I hear that! All I can do is try and I will give my feedback asap!


----------



## shift1 (Dec 31, 2013)

My 320 is apart and it is a adverse trigger with a 2 stamped on the back. I'm having trouble getting the trigger spring back in place and all those you tube videos make it look so easy! I say bull shit! That spring is S.O.B. I will have to get my glock whisperer to help me with it because I have given up for now!


----------



## NasHouston (Oct 15, 2015)

I have a flat apex on my M&P, I like it.

Can't say I'm having this problem with my p320 9c.


----------



## shift1 (Dec 31, 2013)

We tried several times last night to install apex in my 320 and it will not work?
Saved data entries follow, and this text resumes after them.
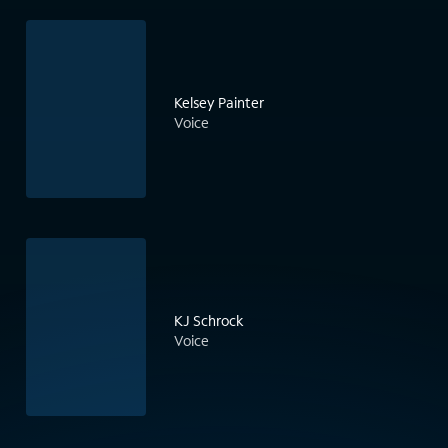
Kelsey Painter
Voice
KJ Schrock
Voice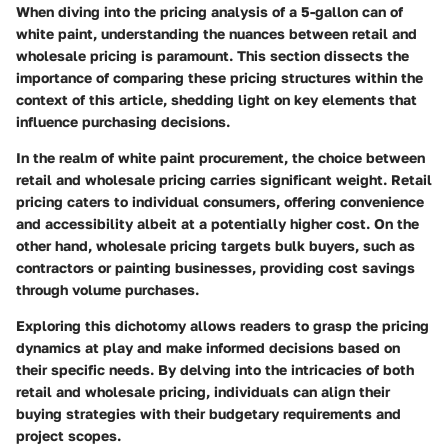
When diving into the pricing analysis of a 5-gallon can of
white paint, understanding the nuances between retail and
wholesale pricing is paramount. This section dissects the
importance of comparing these pricing structures within the
context of this article, shedding light on key elements that
influence purchasing decisions.
In the realm of white paint procurement, the choice between
retail and wholesale pricing carries significant weight. Retail
pricing caters to individual consumers, offering convenience
and accessibility albeit at a potentially higher cost. On the
other hand, wholesale pricing targets bulk buyers, such as
contractors or painting businesses, providing cost savings
through volume purchases.
Exploring this dichotomy allows readers to grasp the pricing
dynamics at play and make informed decisions based on
their specific needs. By delving into the intricacies of both
retail and wholesale pricing, individuals can align their
buying strategies with their budgetary requirements and
project scopes.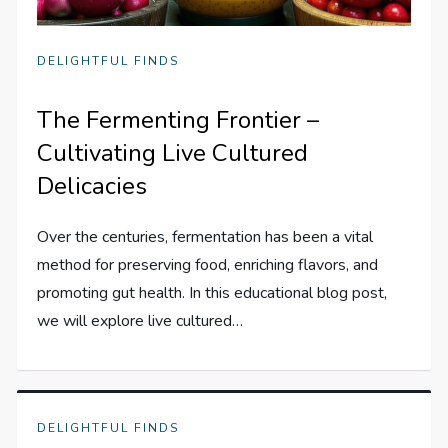
DELIGHTFUL FINDS
The Fermenting Frontier –
Cultivating Live Cultured
Delicacies
Over the centuries, fermentation has been a vital
method for preserving food, enriching flavors, and
promoting gut health. In this educational blog post,
we will explore live cultured…
DELIGHTFUL FINDS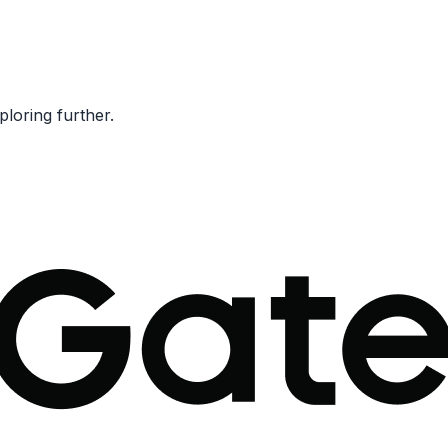
ploring further.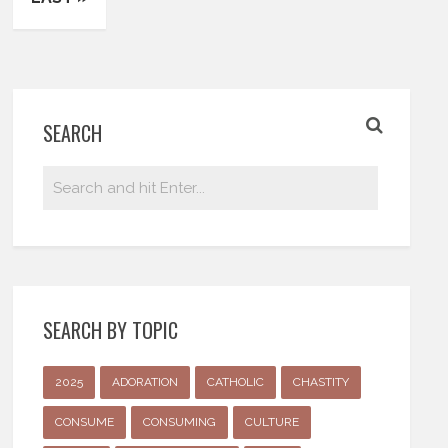
SEARCH
SEARCH BY TOPIC
2025
ADORATION
CATHOLIC
CHASTITY
CONSUME
CONSUMING
CULTURE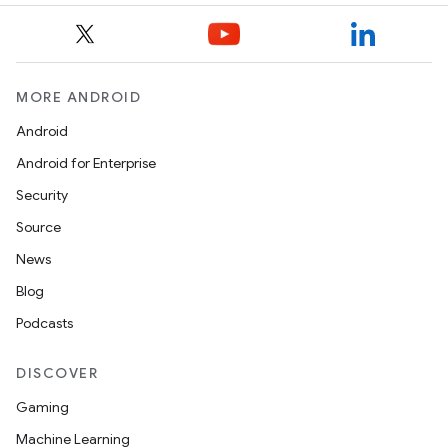
MORE ANDROID
Android
Android for Enterprise
Security
Source
News
Blog
Podcasts
DISCOVER
Gaming
Machine Learning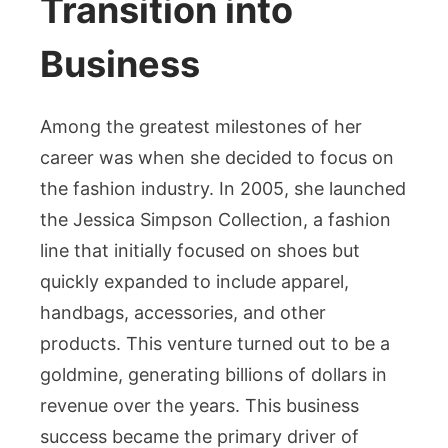
Transition into
Business
Among the greatest milestones of her
career was when she decided to focus on
the fashion industry. In 2005, she launched
the Jessica Simpson Collection, a fashion
line that initially focused on shoes but
quickly expanded to include apparel,
handbags, accessories, and other
products. This venture turned out to be a
goldmine, generating billions of dollars in
revenue over the years. This business
success became the primary driver of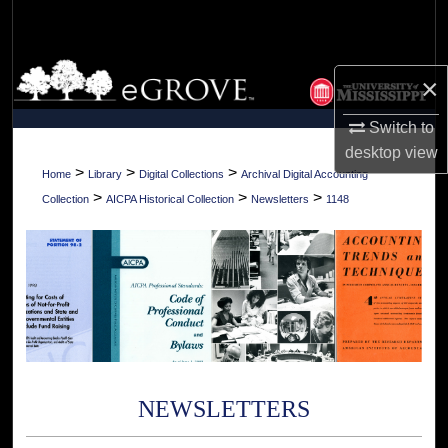
Search
Browse Collections
×
My Account
Switch to
desktop
view
About
>
>
>
Home
Library
Digital Collections
Archival Digital Accounting
>
>
>
Collection
AICPA Historical Collection
Newsletters
1148
Digital Commons Network™
NEWSLETTERS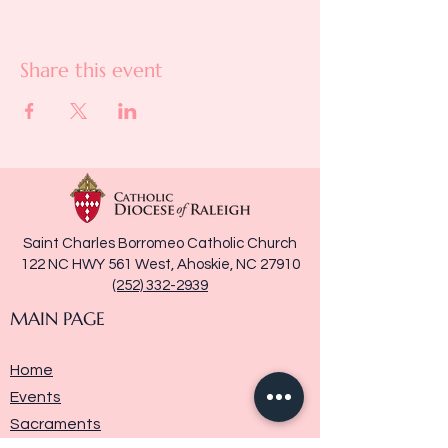
Share this event
Saint Charles Borromeo Catholic Church
122 NC HWY 561 West, Ahoskie, NC 27910
(252) 332-2939
MAIN PAGE
Home
Events
Sacraments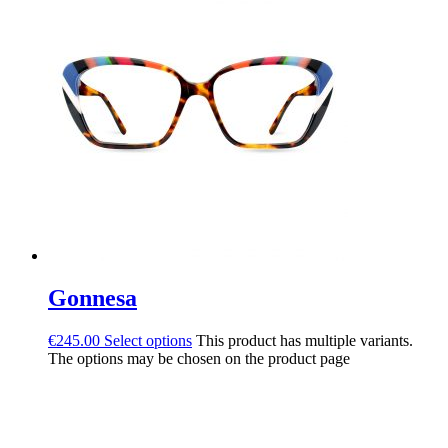
Gonnesa
€
245.00
Select options
This product has multiple variants.
The options may be chosen on the product page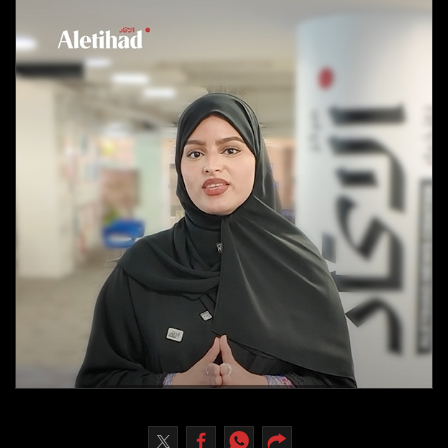
Culture
AI
Video
Infograph
Photo Gallery
Caricature
Newspaper
Prayer Timing
Weather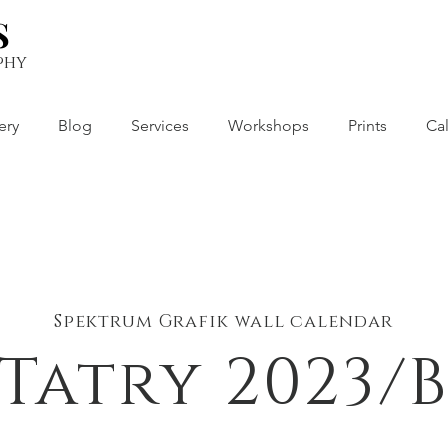
S
S
phy
ery
Blog
Services
Workshops
Prints
Ca
Spektrum Grafik wall calendar
Tatry 2023/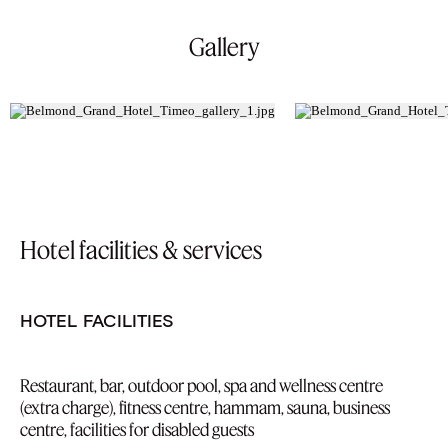
Gallery
Hotel facilities & services
HOTEL FACILITIES
Restaurant, bar, outdoor pool, spa and wellness centre
(extra charge), fitness centre, hammam, sauna, business
centre, facilities for disabled guests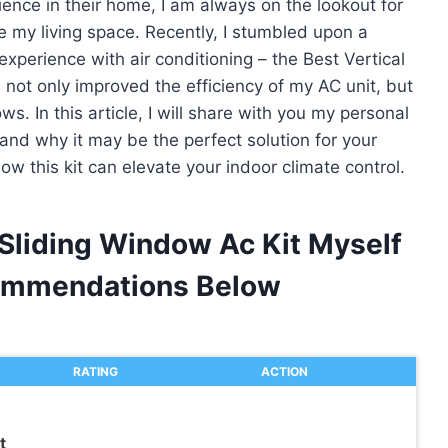
ce in their home, I am always on the lookout for
e my living space. Recently, I stumbled upon a
perience with air conditioning – the Best Vertical
s not only improved the efficiency of my AC unit, but
. In this article, I will share with you my personal
nd why it may be the perfect solution for your
how this kit can elevate your indoor climate control.
 Sliding Window Ac Kit Myself
ommendations Below
RATING
ACTION
t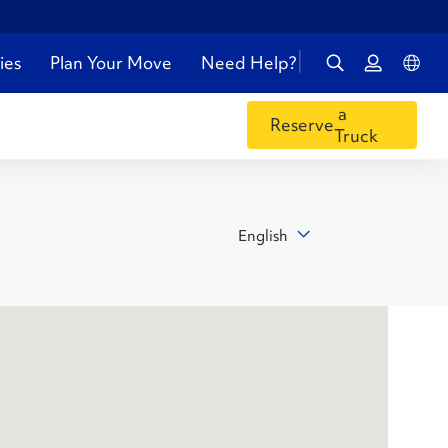
ies
Plan Your Move
Need Help?
a
Reserve
Truck
English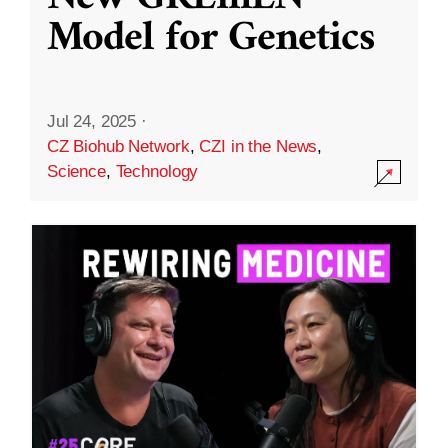
Model for Genetics
Jul 24, 2025
·
CZ Biohub Network
,
CZI in the News
,
Science
,
Technology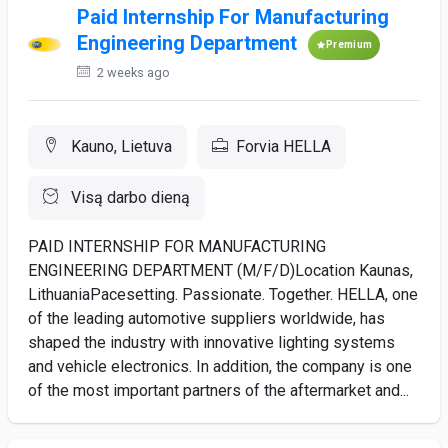
Paid Internship For Manufacturing
Engineering Department
Premium
2 weeks ago
Kauno, Lietuva
Forvia HELLA
Visą darbo dieną
PAID INTERNSHIP FOR MANUFACTURING
ENGINEERING DEPARTMENT (M/F/D)Location Kaunas,
LithuaniaPacesetting. Passionate. Together. HELLA, one
of the leading automotive suppliers worldwide, has
shaped the industry with innovative lighting systems
and vehicle electronics. In addition, the company is one
of the most important partners of the aftermarket and...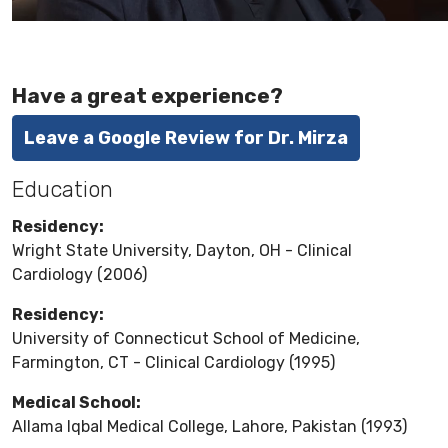
Have a great experience?
Leave a Google Review for Dr. Mirza
Education
Residency:
Wright State University, Dayton, OH - Clinical
Cardiology (2006)
Residency:
University of Connecticut School of Medicine,
Farmington, CT - Clinical Cardiology (1995)
Medical School:
Allama Iqbal Medical College, Lahore, Pakistan (1993)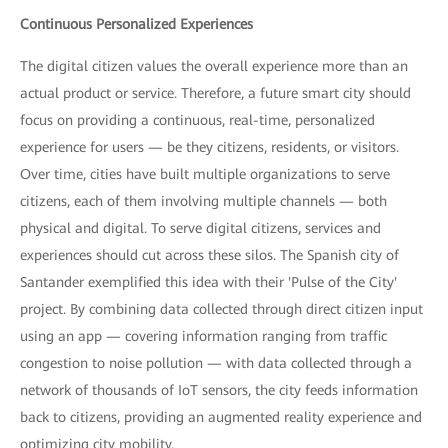
Continuous Personalized Experiences
The digital citizen values the overall experience more than an
actual product or service. Therefore, a future smart city should
focus on providing a continuous, real-time, personalized
experience for users — be they citizens, residents, or visitors.
Over time, cities have built multiple organizations to serve
citizens, each of them involving multiple channels — both
physical and digital. To serve digital citizens, services and
experiences should cut across these silos. The Spanish city of
Santander exemplified this idea with their 'Pulse of the City'
project. By combining data collected through direct citizen input
using an app — covering information ranging from traffic
congestion to noise pollution — with data collected through a
network of thousands of IoT sensors, the city feeds information
back to citizens, providing an augmented reality experience and
optimizing city mobility.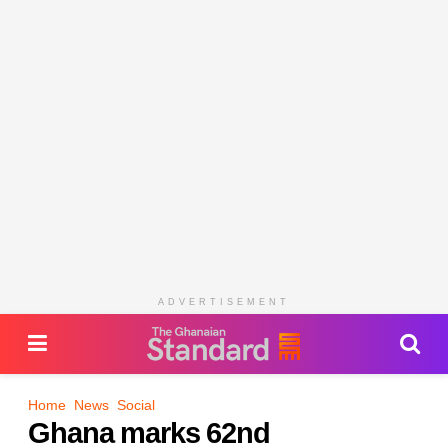
ADVERTISEMENT
Home
News
Social
Ghana marks 62nd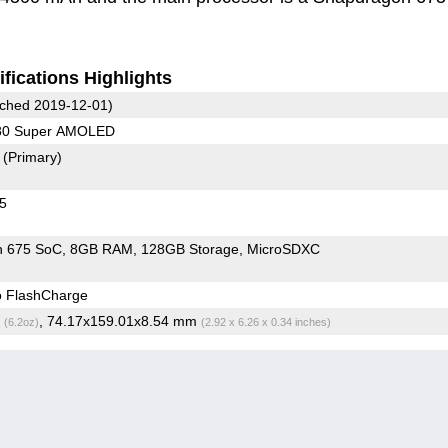
fications Highlights
ched 2019-12-01)
080 Super AMOLED
8
(Primary)
45
n 675 SoC
8GB RAM
128GB Storage
MicroSDXC
o FlashCharge
g
, 74.17x159.01x8.54 mm
(6.2oz)
(2.92 x 6.26 x 0.34 inches)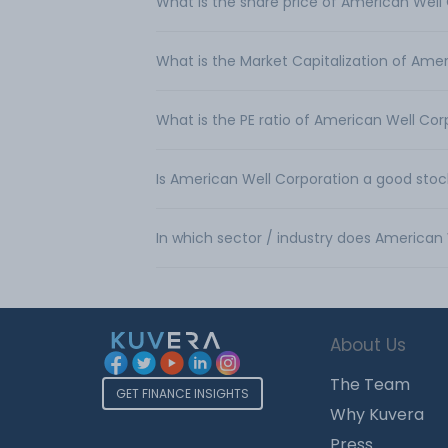
What is the share price of American Well
What is the Market Capitalization of Ame
What is the PE ratio of American Well Cor
Is American Well Corporation a good stoc
In which sector / industry does American
About Us
The Team
GET FINANCE INSIGHTS
Why Kuvera
Press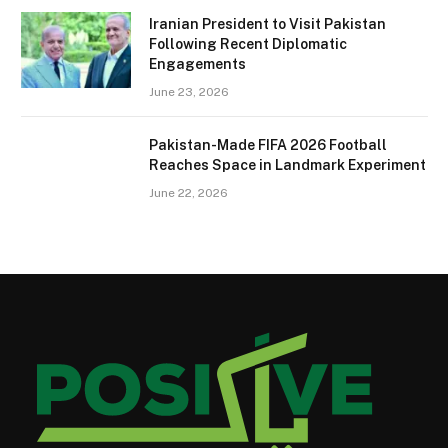
Iranian President to Visit Pakistan
Following Recent Diplomatic
Engagements
June 23, 2026
Pakistan-Made FIFA 2026 Football
Reaches Space in Landmark Experiment
June 22, 2026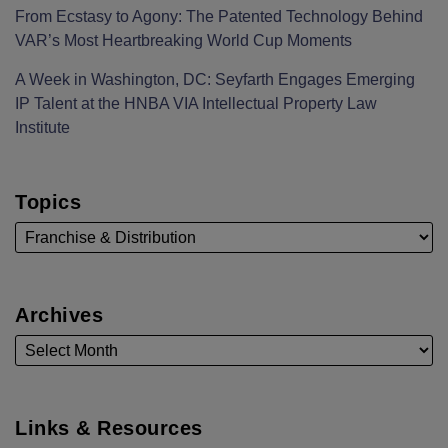
From Ecstasy to Agony: The Patented Technology Behind
VAR’s Most Heartbreaking World Cup Moments
A Week in Washington, DC: Seyfarth Engages Emerging
IP Talent at the HNBA VIA Intellectual Property Law
Institute
Topics
Archives
Links & Resources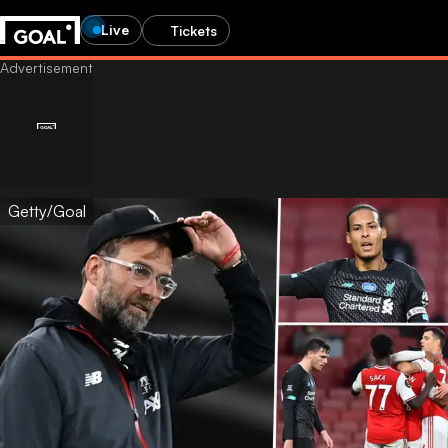
Live
Tickets
Getty/Goal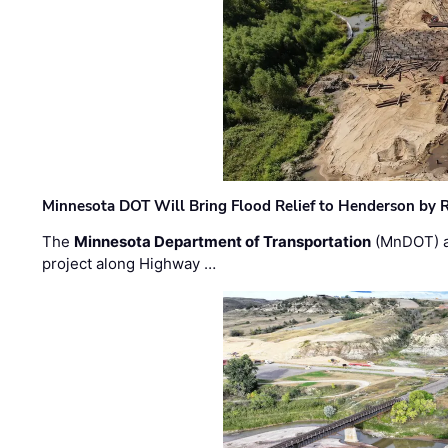
Minnesota DOT Will Bring Flood Relief to Henderson by 
The
Minnesota Department of Transportation
(MnDOT) a
project along Highway …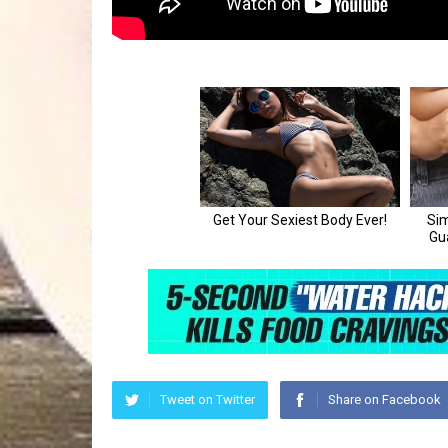
Tweet on Twitter
Share on Facebook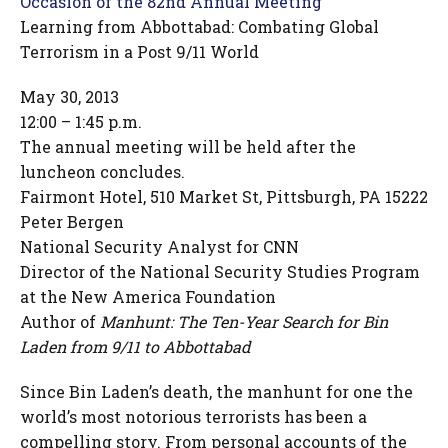
Occasion of the 82nd Annual Meeting
Learning from Abbottabad: Combating Global
Terrorism in a Post 9/11 World
May 30, 2013
12:00 – 1:45 p.m.
The annual meeting will be held after the
luncheon concludes.
Fairmont Hotel, 510 Market St, Pittsburgh, PA 15222
Peter Bergen
National Security Analyst for CNN
Director of the National Security Studies Program
at the New America Foundation
Author of
Manhunt: The Ten-Year Search for Bin
Laden from 9/11 to Abbottabad
Since Bin Laden’s death, the manhunt for one the
world’s most notorious terrorists has been a
compelling story. From personal accounts of the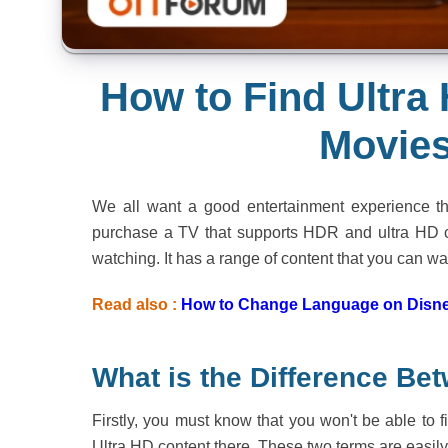
How to Find Ultr
Movies
We all want a good entertainment experience t
purchase a TV that supports HDR and ultra HD co
watching. It has a range of content that you can wa
Read also :
How to Change Language on Disne
What is the Difference B
Firstly, you must know that you won't be able to
Ultra HD content there. These two terms are easil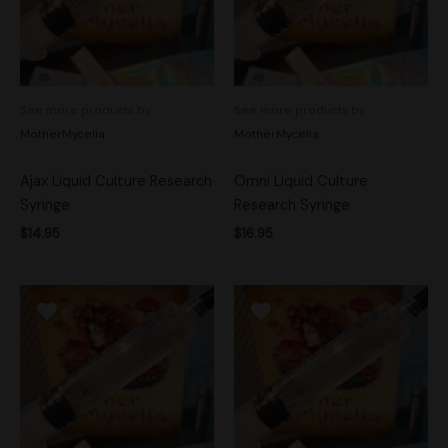
See more products by:
See more products by:
MotherMycelia
MotherMycelia
Ajax Liquid Culture Research
Omni Liquid Culture
Syringe
Research Syringe
$
14.95
$
16.95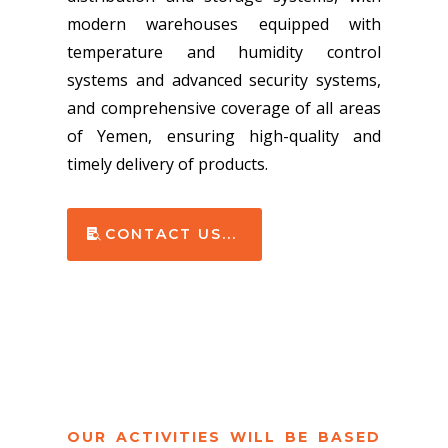
modern warehouses equipped with
temperature and humidity control
systems and advanced security systems,
and comprehensive coverage of all areas
of Yemen, ensuring high-quality and
timely delivery of products.
CONTACT US...
OUR ACTIVITIES WILL BE BASED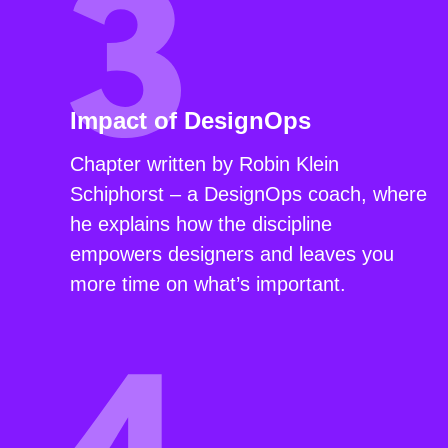
Impact of DesignOps
Chapter written by Robin Klein
Schiphorst – a DesignOps coach, where
he explains how the discipline
empowers designers and leaves you
more time on what’s important.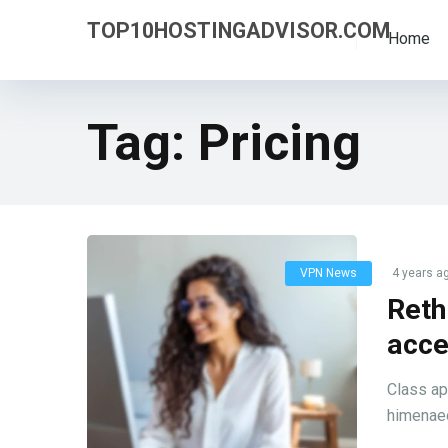
TOP10HOSTINGADVISOR.COM
Home
Tag:
Pricing
VPN News
4 years a
Reth
acce
Class ap
himenaeo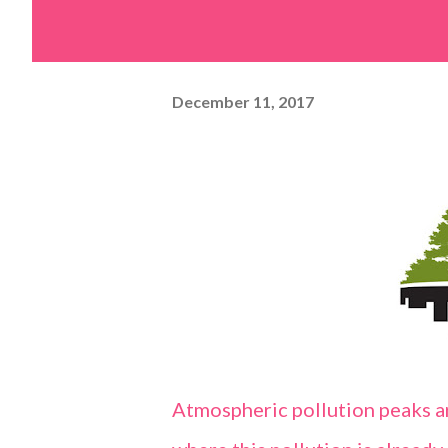
December 11, 2017
Atmospheric pollution peaks ar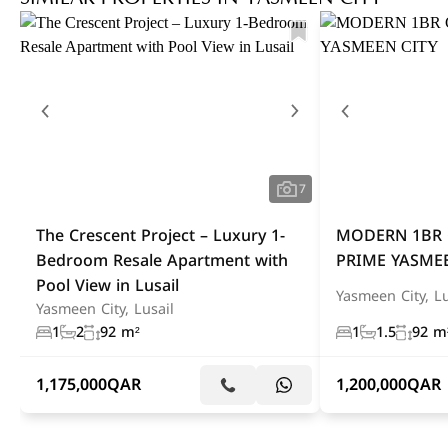
7
The Crescent Project – Luxury 1-
MODERN 1BR 
Bedroom Resale Apartment with
PRIME YASMEE
Pool View in Lusail
Yasmeen City, Lu
Yasmeen City, Lusail
1
2
92 m²
1
1.5
92 m
1,175,000
QAR
1,200,000
QAR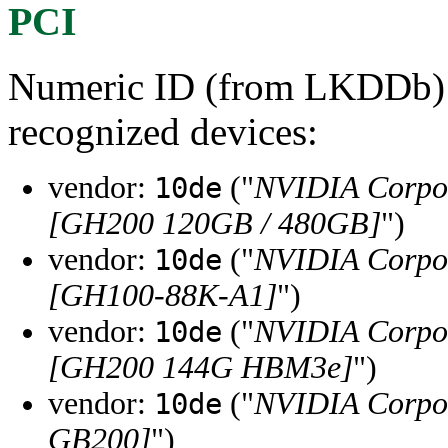
PCI
Numeric ID (from LKDDb) a
recognized devices:
vendor:
("
NVIDIA Corpo
10de
[GH200 120GB / 480GB]
")
vendor:
("
NVIDIA Corpo
10de
[GH100-88K-A1]
")
vendor:
("
NVIDIA Corpo
10de
[GH200 144G HBM3e]
")
vendor:
("
NVIDIA Corpo
10de
GB200]
")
I may take it to another shop today and see what they think? Midway is where I bought the trigger and they said it may be defective? I don't really see how,it looks fine and the internal side looks fime? We put the stock trigger back in and it works fine.This also now may warrant the call to sig warranty service and see what they say?


----------



## shift1 (Dec 31, 2013)

No reply at Sig NH. It makes no difference to me anyhow ,I struck a good deal on trading the 320 for a glock 17 so I did and don't regret it at all. I shoot the glock much better than the sig and no trigger sting! I will stick with my P220's though !


----------